Williams has already worked with senior referees within the group, as well as with Sara Cox ahead of her officiating in the Women’s Six Nations.

“For me, the important thing is helping the referees to understand what the players are trying to achieve. Hopefully, this in turn will also help players to understand referees’ processes and decision making,” he says.

“Having a much younger group of highly- qualified officials brings advantages but they may have more experience of refereeing than playing which sometimes leaves gaps in understanding. I’m hoping to help fill those gaps, they’re an open minded and extremely hard working group, which all helps this process” he added.

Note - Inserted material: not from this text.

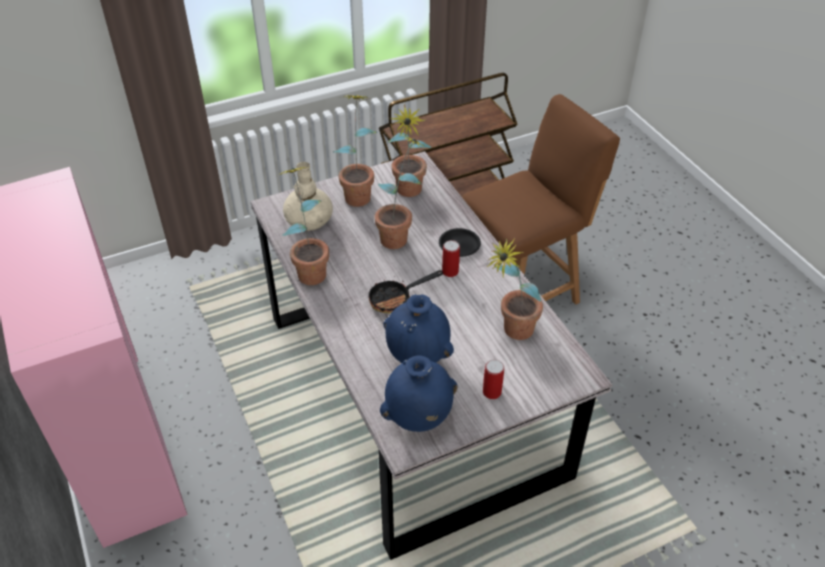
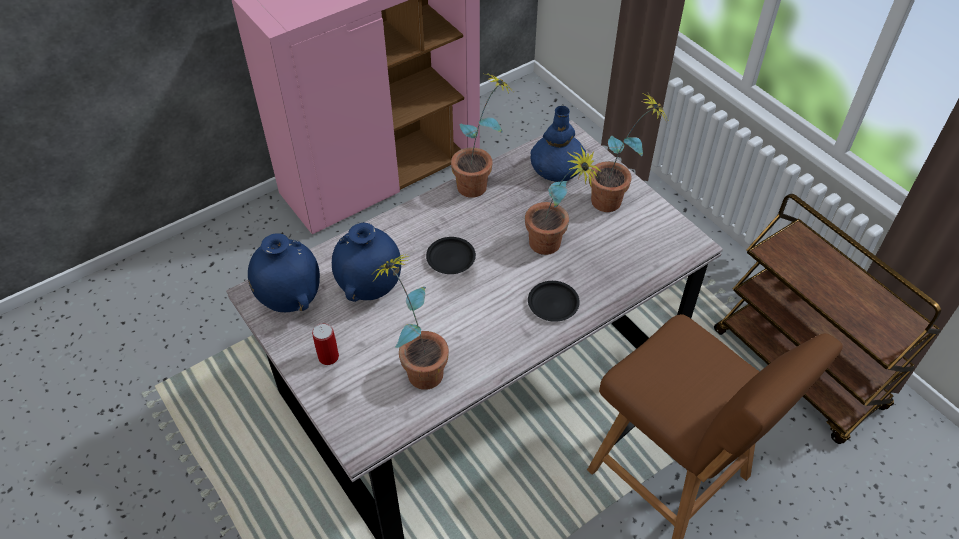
camera: 80 degrees right, 5 degrees up
(309, 219) = (557, 168): beige vase -> blue vase
(396, 299) = (450, 258): frying pan -> black plate
(408, 194) = (630, 244): potted plant -> none
(450, 271) = (505, 300): can -> none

“With over 20 years of coaching, much of it at Premiership and European Cup level, I have a pretty good understanding of what coaches and teams are trying to achieve. If referees and match officials can see things from the player perspective, and be better able to determine intent, while of course ensuring a fair contest, then it will hopefully help to achieve more coherent and consistent officiating, which is what all players want. Spreaders has an excellent team of referee coaches at his disposal, and I’m pleased to be part of that group adding my own experiences to it.”

Having coached with the likes of Harlequins, Wasps, Bath, The US Eagles and Wigan Warriors, Williams was latterly working across the professional and community game for the RFU to help with the exchange of knowledge between the two. His new role makes him available to all the RFU’s professional officiating team.

Said Tony Spreadbury, “We are pleased to have someone of Rowly’s experience to work within the Professional Game Match Officials team to pass on experience and knowledge of current trends and techniques teams are using. We are also working with the grassroots game to assist aspiring future professional ref’s game understanding in their early days.”